The following parts are replaced:

  • 2 metallic graphite brushes
  • 2 copper inlet/outlet fitting seals
  • 1 motor “can” to brush section o-ring seal
  • 1 brush section to pump housing o-ring seal
  • 1 pump vane cover o-ring seal
  • 1 “nose” section o-ring
  • 3 M4x12mm Cheese Head screws w/ lock washers
  • 6 M4x16mm Cheese Head screws w/ lock washers
  • 2 M4 nuts w/washers

Proceed as follows:

  1. The motor “can” section is assembled first. The brushes are assessed to determine if they are sufficiently worn to warrant replacement. If they need to be replaced, the old ones are removed with a de-soldering iron and new ones soldered in place. The old brushes are replaced with a set of brushes that have a small recess cut on the brush near the shunt attachment point so as to allow easy passage of the brush through the brush holder.
  2. If the commutator has sufficient “meat” left on it and the armature is otherwise okay (if not—it is sent for rewind and new commutator or a good donor is used), the commutator is polished with a very fine grade sandpaper (1500-2000grit) by chucking top side up in a drill press and running at a slow speed.
  3. The armature is inserted through the small hole in the pump base being careful to ensure the correct number of shims are used on the motor side as well as the vane side. The brushes are retracted in the same manner as when disassembling. The e-clip is re-attached to secure the armature. Shims are replaced on the top of the armature in the order and number as removed.
  4. A rubber o-ring is placed around the top part of the pump base to form a seal between the motor “can’ and the top of the pump base.
  5. The “can” is fitted over the brush assembly being careful to maintain the same orientation as before disassembly. The two studs are passed through the holes in the brush section and 2-M4 nuts and washers are used to secure it in place. Care is taken to ensure that the o-ring seats properly.
  6. At this point, the motor assembly is connected to a 12 volt D.C. source and run for a short time to ensure there is no binding or other fault and that the armature is rotating in the correct direction. If it is not, then the “can” will need to be removed and rotated 180 degrees.
  7. The entire motor section is next attached to the main pump body by first placing a small rubber o-ring over the “nose” of the section where the armature shaft is. This will cushion the motor section against the pump body. Next, a large rubber o- ring is stretched around the circumference of the motor section. The motor section is then lowered over the pump body and secured with 3-M4x12 Cheese head screws and washers.
  8. The pump assembly is turned over and vane installed. The vane must be installed with the narrow portion of the vane teeth pointed up towards the motor portion of the pump assembly; otherwise the pump will not push the fuel out of the pump properly.
  9. A large o-ring is inserted into the bottom pump base groove, the bottom plate cover put over the top and the six M4 Cheese head screws and washers used to secure it in place.

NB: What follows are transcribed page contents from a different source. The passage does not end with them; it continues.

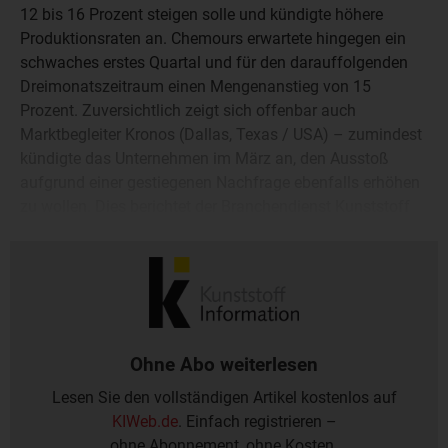
12 bis 16 Prozent steigen solle und kündigte höhere
Produktionsraten an. Chemours erwartete hingegen ein
schwaches erstes Quartal und für den darauffolgenden
Dreimonatszeitraum einen Mengenanstieg von 15
Prozent. Zuversichtlich zeigt sich offenbar auch
Marktbegleiter Kronos (Dallas, Texas / USA) – zumindest
kündigte das Unternehmen im März an, den Ausstoß
aufgrund einer gestiegenen Nachfrage ebenfalls erhöhen
zu wollen. Dies berichtet der Branchendienst Kunststoff
Information (KI, Bad Homburg) im aktuellen Online-
Report.
Ohne Abo weiterlesen
Lesen Sie den vollständigen Artikel kostenlos auf
KIWeb.de
. Einfach registrieren –
ohne Abonnement, ohne Kosten.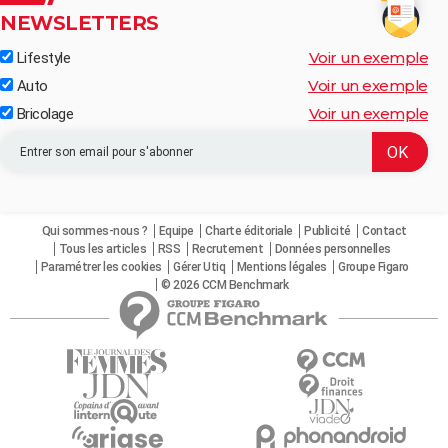
NEWSLETTERS
Voir un exemple
Lifestyle
Voir un exemple
Auto
Voir un exemple
Bricolage
Qui sommes-nous ?
Equipe
Charte éditoriale
Publicité
Contact
Tous les articles
RSS
Recrutement
Données personnelles
Paramétrer les cookies
Gérer Utiq
Mentions légales
Groupe Figaro
© 2026 CCM Benchmark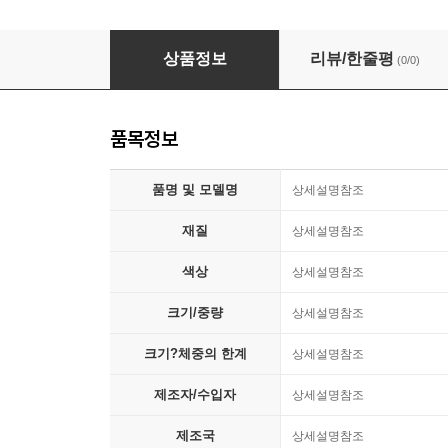
말랑 젤리 슬라임(색상랜덤)
상품정보
리뷰/한줄평
(0/0)
품목정보
품명 및 모델명
상세설명참조
재질
상세설명참조
색상
상세설명참조
크기/중량
상세설명참조
크기?체중의 한계
상세설명참조
제조자/수입자
상세설명참조
제조국
상세설명참조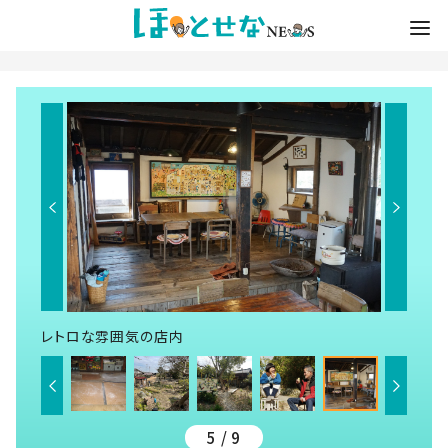
レトロな雰囲気の店内
5 / 9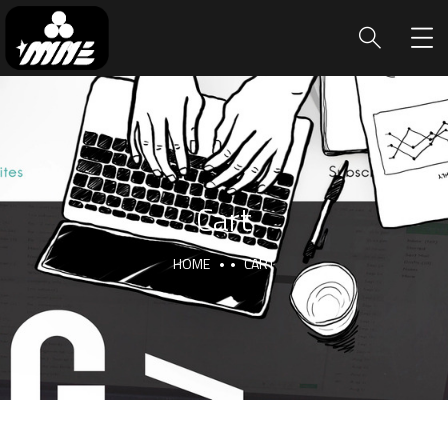
Cart
HOME
CART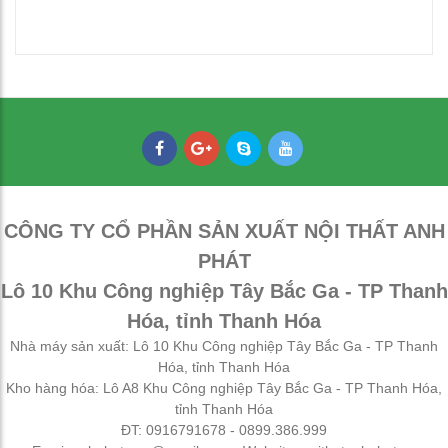
100
₫
Thép oval 30x60
21,000
₫
CÔNG TY CỔ PHẦN SẢN XUẤT NỘI THẤT ANH
PHÁT
Lô 10 Khu Công nghiệp Tây Bắc Ga - TP Thanh
Hóa, tỉnh Thanh Hóa
Nhà máy sản xuất: Lô 10 Khu Công nghiệp Tây Bắc Ga - TP Thanh
Hóa, tỉnh Thanh Hóa
Kho hàng hóa: Lô A8 Khu Công nghiệp Tây Bắc Ga - TP Thanh Hóa,
tỉnh Thanh Hóa
ĐT: 0916791678 - 0899.386.999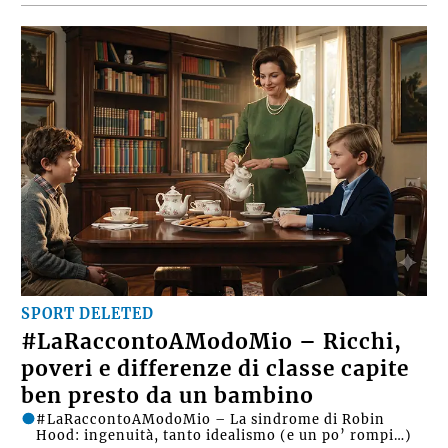
SPORT DELETED
#LaRaccontoAModoMio – Ricchi,
poveri e differenze di classe capite
ben presto da un bambino
#LaRaccontoAModoMio – La sindrome di Robin
Hood: ingenuità, tanto idealismo (e un po’ rompi…)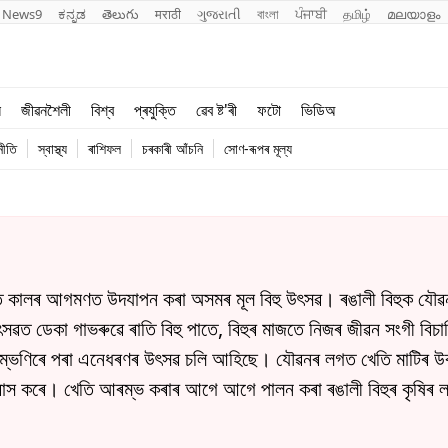
News9
ಕನ್ನಡ
తెలుగు
मराठी
ગુજરાતી
বাংলা
ਪੰਜਾਬੀ
தமிழ்
മലയാളം
শিক্ষা
বিশ্ব
ল
জীৱনশৈলী
বিশ্ব
প্ৰযুক্তি
ৱেব ষ্ট'ৰী
ফটো
ভিডিঅ
খেল
প্ৰযুক্তি
নীতি
স্বাস্থ্য
ৰাশিফল
চৰকাৰী আঁচনি
সোণ-ৰূপৰ মূল্য
জীৱনশৈলী
বসন্ত কালৰ আগমণত উদযাপন কৰা অসমৰ মূল বিহু উৎসৱ। ৰঙালী বিহুক যৌৱ
ৱত ডেকা গাভৰুৱে ৰাতি বিহু পাতে, বিহুৰ মাজতে নিজৰ জীৱন সংগী বিচা
আৰম্ভণিৰে পৰা এনেধৰণৰ উৎসৱ চলি আহিছে। যৌৱনৰ লগত খেতি মাটিৰ উৰ্
িশ্বাস কৰে। খেতি আৰম্ভ কৰাৰ আগে আগে পালন কৰা ৰঙালী বিহুৰ কৃষিৰ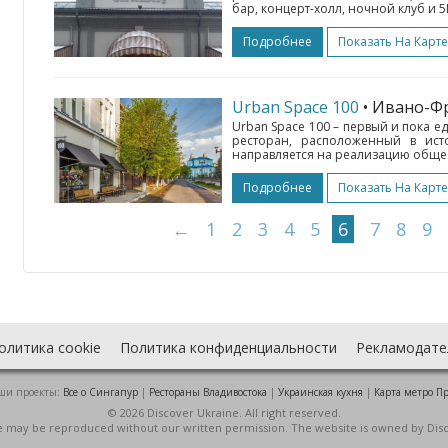
бар, концерт-холл, ночной клуб и 5
Подробнее
Показать На Карте
Urban Spaсe 100
• Ивано-Ф
Urban Spaсe 100 – первый и пока 
ресторан, расположенный в ист
направляется на реализацию общес
Подробнее
Показать На Карте
←
1
2
3
4
5
6
7
8
9
олитика cookie
Политика конфиденциальности
Рекламодате
ши проекты:
Все о Cингапур
|
Рестораны Владивостока
|
Украинская кухня
|
Карта метро П
© 2026 Discover Ukraine. All right reserved.
ite may be reproduced without our written permission. The website is owned by Dis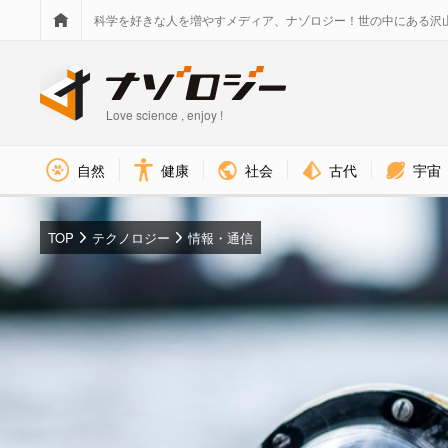
科学を好きな人を増やすメディア、ナゾロジー！世の中にある沢
Love science , enjoy !
社会
古代
宇宙
自然
健康
TOP
テクノロジー
情報・通信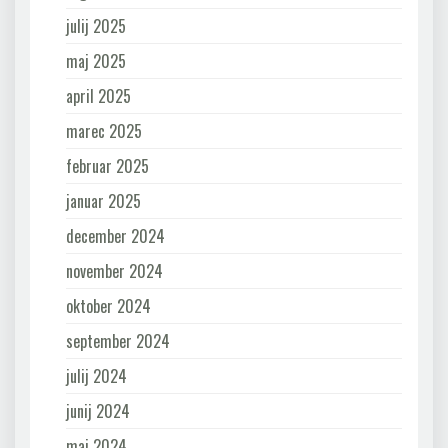
julij 2025
maj 2025
april 2025
marec 2025
februar 2025
januar 2025
december 2024
november 2024
oktober 2024
september 2024
julij 2024
junij 2024
maj 2024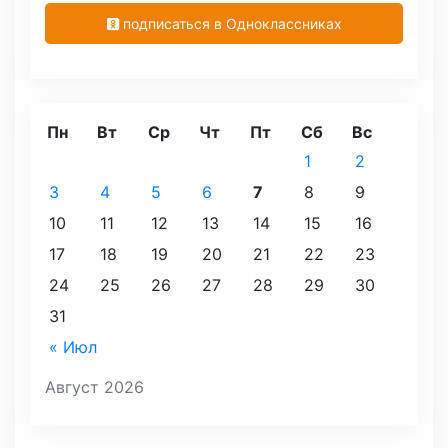
подписаться в Одноклассниках
Пн
Вт
Ср
Чт
Пт
Сб
Вс
1
2
3
4
5
6
7
8
9
10
11
12
13
14
15
16
17
18
19
20
21
22
23
24
25
26
27
28
29
30
31
« Июл
Август 2026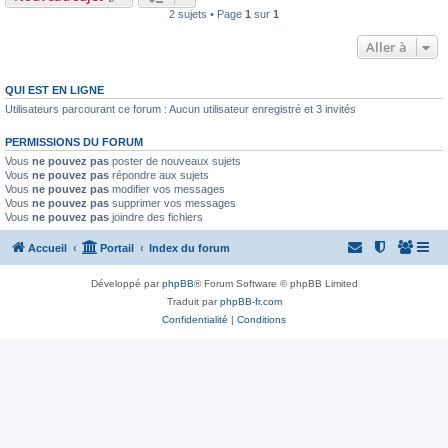
2 sujets • Page
1
sur
1
Aller à
QUI EST EN LIGNE
Utilisateurs parcourant ce forum : Aucun utilisateur enregistré et 3 invités
PERMISSIONS DU FORUM
Vous
ne pouvez pas
poster de nouveaux sujets
Vous
ne pouvez pas
répondre aux sujets
Vous
ne pouvez pas
modifier vos messages
Vous
ne pouvez pas
supprimer vos messages
Vous
ne pouvez pas
joindre des fichiers
Accueil
Portail
Index du forum
Développé par
phpBB
® Forum Software © phpBB Limited
Traduit par
phpBB-fr.com
Confidentialité
|
Conditions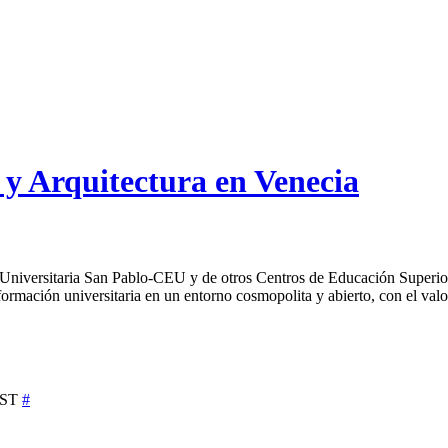
 y Arquitectura en Venecia
ón Universitaria San Pablo-CEU y de otros Centros de Educación Superi
mación universitaria en un entorno cosmopolita y abierto, con el valor
CEST
#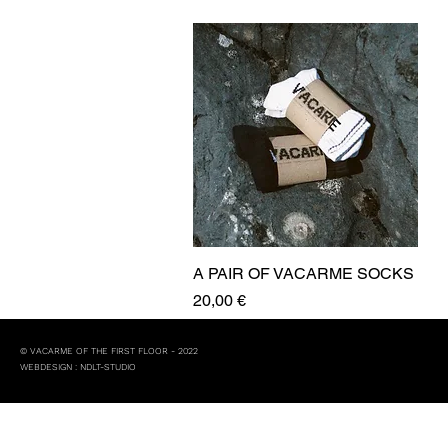
A PAIR OF VACARME SOCKS
Aperçu rapide
Prix
20,00 €
© VACARME OF THE FIRST FLOOR - 2022
WEBDESIGN : NDLT-STUDIO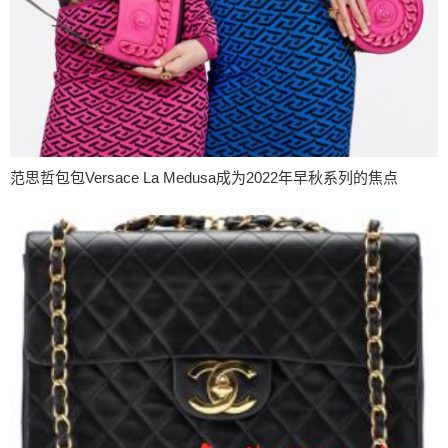
范思哲包包Versace La Medusa成为2022年早秋系列的焦点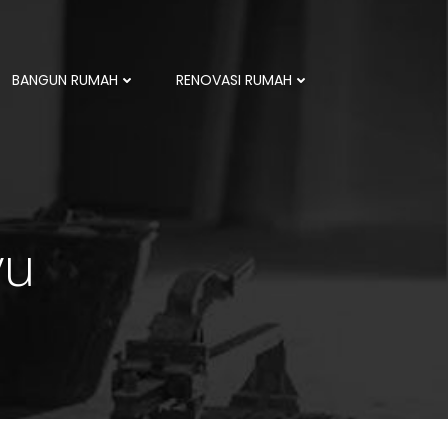
BANGUN RUMAH
RENOVASI RUMAH
yu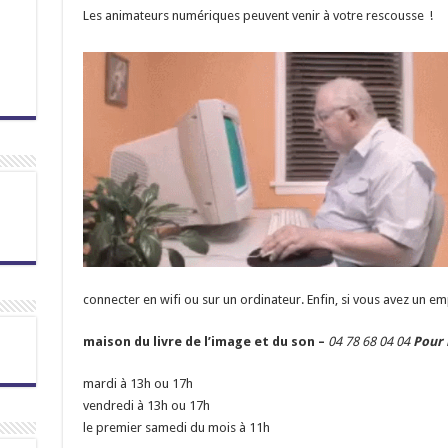
Les animateurs numériques peuvent venir à votre rescousse !
connecter en wifi ou sur un ordinateur. Enfin, si vous avez un 
maison du livre de l’image et du son –
04 78 68 04 04
Pour 
mardi à 13h ou 17h
vendredi à 13h ou 17h
le premier samedi du mois à 11h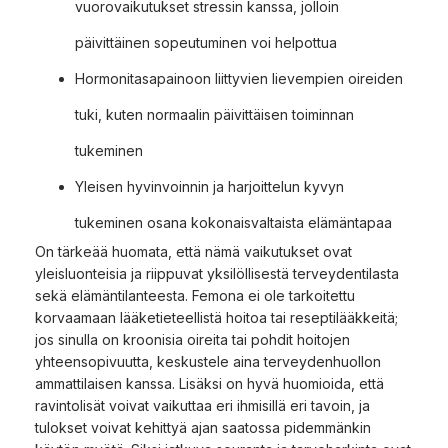
vuorovaikutukset stressin kanssa, jolloin
päivittäinen sopeutuminen voi helpottua
Hormonitasapainoon liittyvien lievempien oireiden
tuki, kuten normaalin päivittäisen toiminnan
tukeminen
Yleisen hyvinvoinnin ja harjoittelun kyvyn
tukeminen osana kokonaisvaltaista elämäntapaa
On tärkeää huomata, että nämä vaikutukset ovat
yleisluonteisia ja riippuvat yksilöllisestä terveydentilasta
sekä elämäntilanteesta. Femona ei ole tarkoitettu
korvaamaan lääketieteellistä hoitoa tai reseptilääkkeitä;
jos sinulla on kroonisia oireita tai pohdit hoitojen
yhteensopivuutta, keskustele aina terveydenhuollon
ammattilaisen kanssa. Lisäksi on hyvä huomioida, että
ravintolisät voivat vaikuttaa eri ihmisillä eri tavoin, ja
tulokset voivat kehittyä ajan saatossa pidemmänkin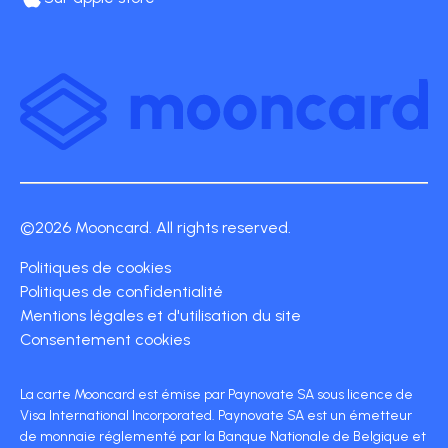
©2026 Mooncard. All rights reserved.
Politiques de cookies
Politiques de confidentialité
Mentions légales et d'utilisation du site
Consentement cookies
La carte Mooncard est émise par Paynovate SA sous licence de
Visa International Incorporated. Paynovate SA est un émetteur
de monnaie réglementé par la Banque Nationale de Belgique et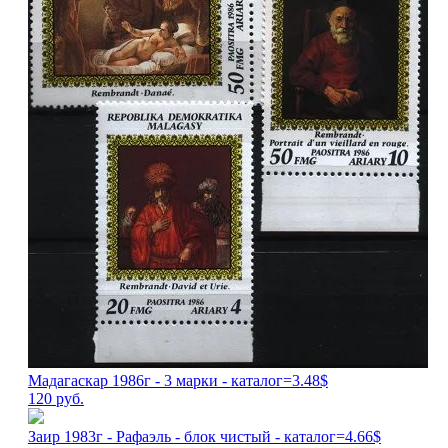
Мадагаскар 1986г - 3 марки - каталог=3.48$
120
руб.
Заир 1983г - Рафаэль - блок чистый - каталог=4.66$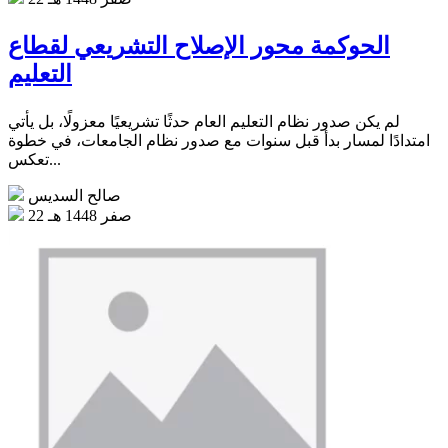
الحوكمة محور الإصلاح التشريعي لقطاع
التعليم
لم يكن صدور نظام التعليم العام حدثًا تشريعيًا معزولًا، بل يأتي
امتدادًا لمسار بدأ قبل سنوات مع صدور نظام الجامعات، في خطوة
تعكس...
صالح السديس
22 صفر 1448 هـ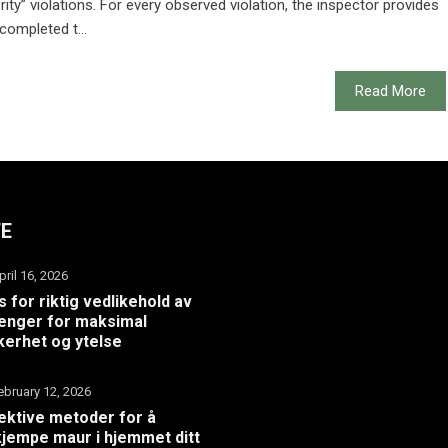
ity” violations. For every observed violation, the inspector provides
completed t...
Read More
TE
pril 16, 2026
s for riktig vedlikehold av
henger for maksimal
kerhet og ytelse
ebruary 12, 2026
ektive metoder for å
jempe maur i hjemmet ditt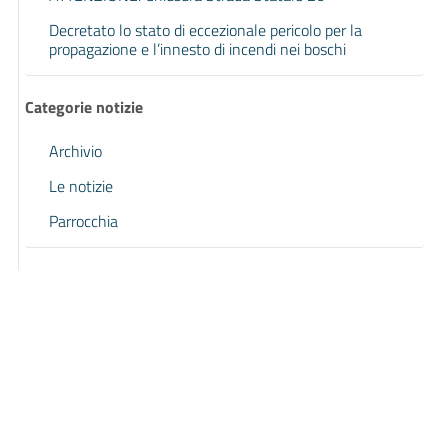
Decretato lo stato di eccezionale pericolo per la
propagazione e l’innesto di incendi nei boschi
Categorie notizie
Archivio
Le notizie
Parrocchia
Pagina precedente
Pagina successiva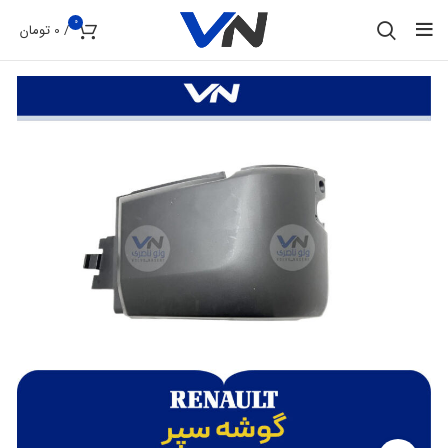
0
/
0
تومان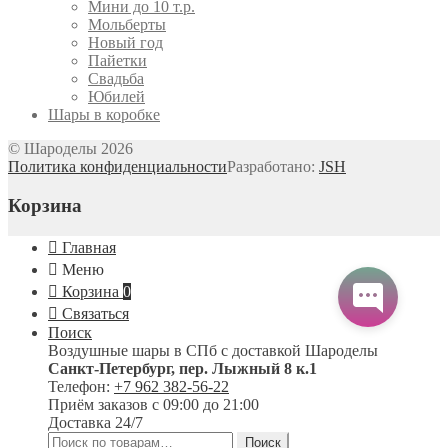
Мини до 10 т.р.
Мольберты
Новый год
Пайетки
Свадьба
Юбилей
Шары в коробке
© Шароделы 2026
Политика конфиденциальности
Разработано:
JSH
Корзина
Главная
Меню
Корзина
0
Связаться
Поиск
Воздушные шары в СПб с доставкой
Шароделы
Санкт-Петербург
,
пер. Лыжный 8 к.1
Телефон:
+7 962 382-56-22
Приём заказов
с 09:00 до 21:00
Доставка 24/7
Искать:
Поиск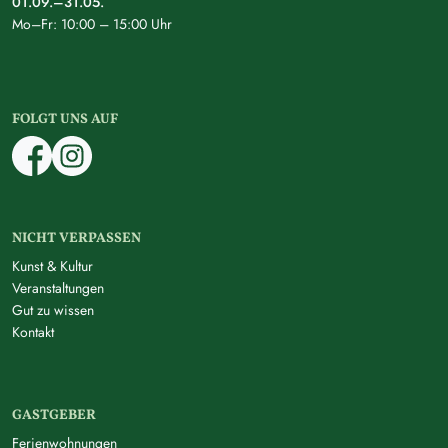
01.09.–31.05.
Mo–Fr: 10:00 – 15:00 Uhr
FOLGT UNS AUF
NICHT VERPASSEN
Kunst & Kultur
Veranstaltungen
Gut zu wissen
Kontakt
GASTGEBER
Ferienwohnungen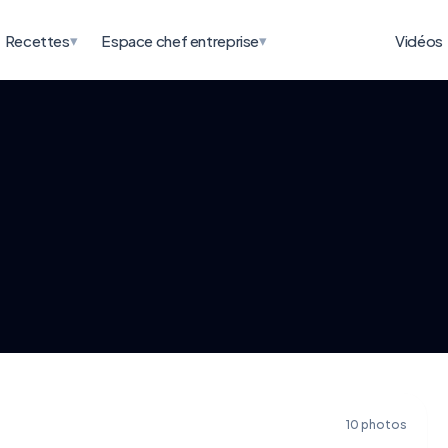
▾
▾
Recettes
Espace chef entreprise
Vidéos
10 photos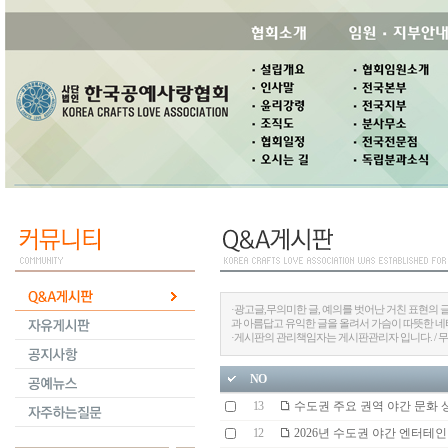
·광고글,무의미한 글, 예의를 벗어난 거친 표현의 
과 아름답고 유익한 글을 올려서 가슴이 따뜻한 
·게시판의 관리책임자는 게시판관리자 입니다. / 
NO
13
수도권 주요 권역 야간 문화 상
12
2026년 수도권 야간 엔터테인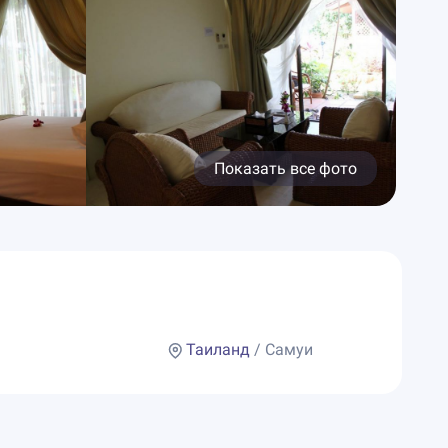
Показать все фото
Таиланд
/ Самуи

A little SEAL ALL or other fuel compatible sealer—not silicone based- will help the o-ring sealing (Note: The bottom plate cover can be honed on a piece of plate glass with some fine grinding past if it is grooved—if the grooves are excessive, it is best to use a better one from a donor pump.
  10. The inlet and outlet fittings are then re-attached replacing the fuel filter on the inlet fitting and then putting a copper sealing ring under each fitting to ensure a leak proof joint. (Before re-using the outlet fitting, the operation of the check valve is observed to ensure proper functioning. This is done by blowing air through it. Air should only pass through the fitting in the normal direction of fuel flow. If the valve does not work properly, it may be stuck and some WD-4 or similar lubricant may free it up but it may be best to find another from a donor pump or purchase a new one-they are available through some European suppliers.)
  11. This basically completes the process.

The pump is now tested with fuel (Diesel, kerosene or even alcohol since these are less volatile and dangerous to use at this point than gasoline) in a small fixture to ensure proper pumping action including delivery volume and current draw.